If you do org-roam-find-node and then something like ivy-immediate-done, it will create the node without a title – just the date/timecode. Other packages have the same functionality, perhaps even barebones Emacs. It is usually mapped to Alt+Enter. I use Vertico on Doom Emacs and that is Doom’s keybinding, maybe it’s the same elsewhere.

This all depends on the capture template - I think org-roam by default creates a time stamp on the file name

(("d" "default" plain "%?" :target
  (file+head "%<%Y%m%d%H%M%S>-${slug}.org" "#+title: ${title}
")
  :unnarrowed t))

Now if you want to create a node without any title - just change the title variable to the time variable too and just do press M-Enter in vertico for example, its very simple.

Now regarding the problem of a node having the same exact title.
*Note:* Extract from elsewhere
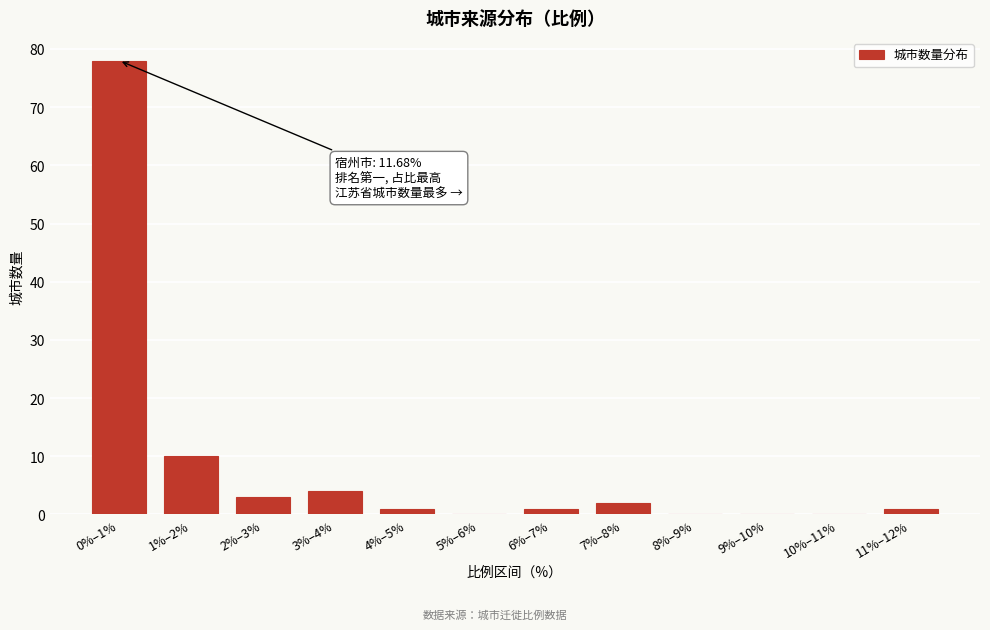

Reading right to left, extract all data points from this chart.

11%–12%=1	10%–11%=0	9%–10%=0	8%–9%=0	7%–8%=2	6%–7%=1	5%–6%=0	4%–5%=1	3%–4%=4	2%–3%=3	1%–2%=10	0%–1%=78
This is a limitation in the completion framework, vertico in my case, each item has to be unique ! It is not trivial to even design a system that behaves in an other wise fashion.


Digression

My views regarding the zettlekasten method - Lehman maintained an elaborate physical note system that spanned rooms, it was a physical method of storing information. I came across another systems theorist somebody who only maintained diaries, since teenage years till death, pages and pages of information written linearly. There is no one method of notekeeping and neither will following a notekeeping system make somebody a systems theorist.

There is a basic difference between storing information physically versus digitally, spatial distribution. The same tricks of physical systems wont apply to digital notekeeping imo. If you have too many files overly fragmented, your monitor would be a bottleneck in how many files you can see in one go.